[Your objective] What you should copy is the line containing "Gateway系统的入口点，" and all lines after it in the entries below, exactly and without anything added.

[Dataset records]
┌──

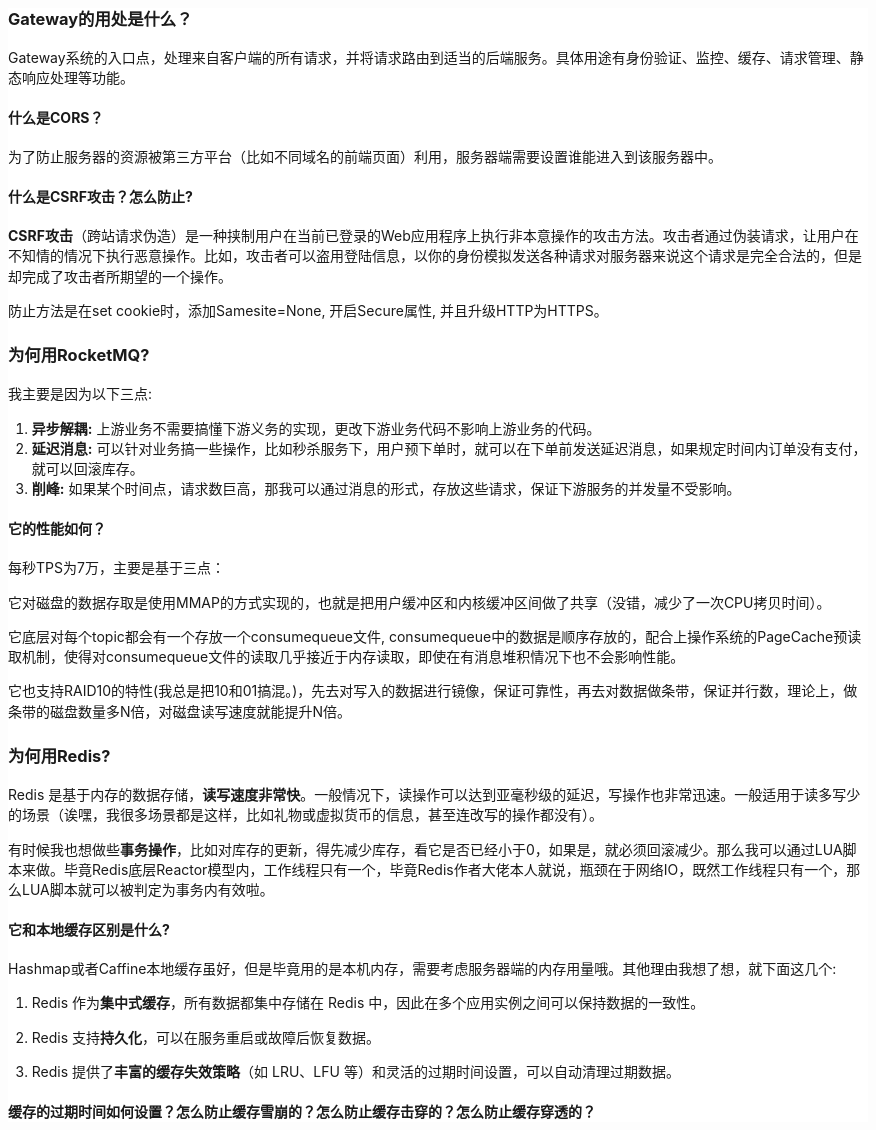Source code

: 

### Gateway的用处是什么？

Gateway系统的入口点，处理来自客户端的所有请求，并将请求路由到适当的后端服务。具体用途有身份验证、监控、缓存、请求管理、静态响应处理等功能。

#### 什么是CORS？

为了防止服务器的资源被第三方平台（比如不同域名的前端页面）利用，服务器端需要设置谁能进入到该服务器中。

#### 什么是CSRF攻击？怎么防止?

**CSRF攻击**（跨站请求伪造）是一种挟制用户在当前已登录的Web应用程序上执行非本意操作的攻击方法。攻击者通过伪装请求，让用户在不知情的情况下执行恶意操作。比如，攻击者可以盗用登陆信息，以你的身份模拟发送各种请求对服务器来说这个请求是完全合法的，但是却完成了攻击者所期望的一个操作。

防止方法是在set cookie时，添加Samesite=None, 开启Secure属性, 并且升级HTTP为HTTPS。



### 为何用RocketMQ? 

我主要是因为以下三点:

1. **异步解耦:** 上游业务不需要搞懂下游义务的实现，更改下游业务代码不影响上游业务的代码。
2. **延迟消息:** 可以针对业务搞一些操作，比如秒杀服务下，用户预下单时，就可以在下单前发送延迟消息，如果规定时间内订单没有支付，就可以回滚库存。
3. **削峰:** 如果某个时间点，请求数巨高，那我可以通过消息的形式，存放这些请求，保证下游服务的并发量不受影响。

#### 它的性能如何？

每秒TPS为7万，主要是基于三点：

它对磁盘的数据存取是使用MMAP的方式实现的，也就是把用户缓冲区和内核缓冲区间做了共享（没错，减少了一次CPU拷贝时间）。

它底层对每个topic都会有一个存放一个consumequeue文件, consumequeue中的数据是顺序存放的，配合上操作系统的PageCache预读取机制，使得对consumequeue文件的读取几乎接近于内存读取，即使在有消息堆积情况下也不会影响性能。

它也支持RAID10的特性(我总是把10和01搞混。)，先去对写入的数据进行镜像，保证可靠性，再去对数据做条带，保证并行数，理论上，做条带的磁盘数量多N倍，对磁盘读写速度就能提升N倍。 



### 为何用Redis?

Redis 是基于内存的数据存储，**读写速度非常快**。一般情况下，读操作可以达到亚毫秒级的延迟，写操作也非常迅速。一般适用于读多写少的场景（诶嘿，我很多场景都是这样，比如礼物或虚拟货币的信息，甚至连改写的操作都没有）。

有时候我也想做些**事务操作**，比如对库存的更新，得先减少库存，看它是否已经小于0，如果是，就必须回滚减少。那么我可以通过LUA脚本来做。毕竟Redis底层Reactor模型内，工作线程只有一个，毕竟Redis作者大佬本人就说，瓶颈在于网络IO，既然工作线程只有一个，那么LUA脚本就可以被判定为事务内有效啦。



#### 它和本地缓存区别是什么?

Hashmap或者Caffine本地缓存虽好，但是毕竟用的是本机内存，需要考虑服务器端的内存用量哦。其他理由我想了想，就下面这几个:

1. Redis 作为**集中式缓存**，所有数据都集中存储在 Redis 中，因此在多个应用实例之间可以保持数据的一致性。

2. Redis 支持**持久化**，可以在服务重启或故障后恢复数据。

3. Redis 提供了**丰富的缓存失效策略**（如 LRU、LFU 等）和灵活的过期时间设置，可以自动清理过期数据。

#### 缓存的过期时间如何设置？怎么防止缓存雪崩的？怎么防止缓存击穿的？怎么防止缓存穿透的？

└──

[Response]
Gateway系统的入口点，处理来自客户端的所有请求，并将请求路由到适当的后端服务。具体用途有身份验证、监控、缓存、请求管理、静态响应处理等功能。

#### 什么是CORS？

为了防止服务器的资源被第三方平台（比如不同域名的前端页面）利用，服务器端需要设置谁能进入到该服务器中。

#### 什么是CSRF攻击？怎么防止?

**CSRF攻击**（跨站请求伪造）是一种挟制用户在当前已登录的Web应用程序上执行非本意操作的攻击方法。攻击者通过伪装请求，让用户在不知情的情况下执行恶意操作。比如，攻击者可以盗用登陆信息，以你的身份模拟发送各种请求对服务器来说这个请求是完全合法的，但是却完成了攻击者所期望的一个操作。

防止方法是在set cookie时，添加Samesite=None, 开启Secure属性, 并且升级HTTP为HTTPS。



### 为何用RocketMQ? 

我主要是因为以下三点:

1. **异步解耦:** 上游业务不需要搞懂下游义务的实现，更改下游业务代码不影响上游业务的代码。
2. **延迟消息:** 可以针对业务搞一些操作，比如秒杀服务下，用户预下单时，就可以在下单前发送延迟消息，如果规定时间内订单没有支付，就可以回滚库存。
3. **削峰:** 如果某个时间点，请求数巨高，那我可以通过消息的形式，存放这些请求，保证下游服务的并发量不受影响。

#### 它的性能如何？

每秒TPS为7万，主要是基于三点：

它对磁盘的数据存取是使用MMAP的方式实现的，也就是把用户缓冲区和内核缓冲区间做了共享（没错，减少了一次CPU拷贝时间）。

它底层对每个topic都会有一个存放一个consumequeue文件, consumequeue中的数据是顺序存放的，配合上操作系统的PageCache预读取机制，使得对consumequeue文件的读取几乎接近于内存读取，即使在有消息堆积情况下也不会影响性能。

它也支持RAID10的特性(我总是把10和01搞混。)，先去对写入的数据进行镜像，保证可靠性，再去对数据做条带，保证并行数，理论上，做条带的磁盘数量多N倍，对磁盘读写速度就能提升N倍。 



### 为何用Redis?

Redis 是基于内存的数据存储，**读写速度非常快**。一般情况下，读操作可以达到亚毫秒级的延迟，写操作也非常迅速。一般适用于读多写少的场景（诶嘿，我很多场景都是这样，比如礼物或虚拟货币的信息，甚至连改写的操作都没有）。

有时候我也想做些**事务操作**，比如对库存的更新，得先减少库存，看它是否已经小于0，如果是，就必须回滚减少。那么我可以通过LUA脚本来做。毕竟Redis底层Reactor模型内，工作线程只有一个，毕竟Redis作者大佬本人就说，瓶颈在于网络IO，既然工作线程只有一个，那么LUA脚本就可以被判定为事务内有效啦。



#### 它和本地缓存区别是什么?

Hashmap或者Caffine本地缓存虽好，但是毕竟用的是本机内存，需要考虑服务器端的内存用量哦。其他理由我想了想，就下面这几个:

1. Redis 作为**集中式缓存**，所有数据都集中存储在 Redis 中，因此在多个应用实例之间可以保持数据的一致性。

2. Redis 支持**持久化**，可以在服务重启或故障后恢复数据。

3. Redis 提供了**丰富的缓存失效策略**（如 LRU、LFU 等）和灵活的过期时间设置，可以自动清理过期数据。

#### 缓存的过期时间如何设置？怎么防止缓存雪崩的？怎么防止缓存击穿的？怎么防止缓存穿透的？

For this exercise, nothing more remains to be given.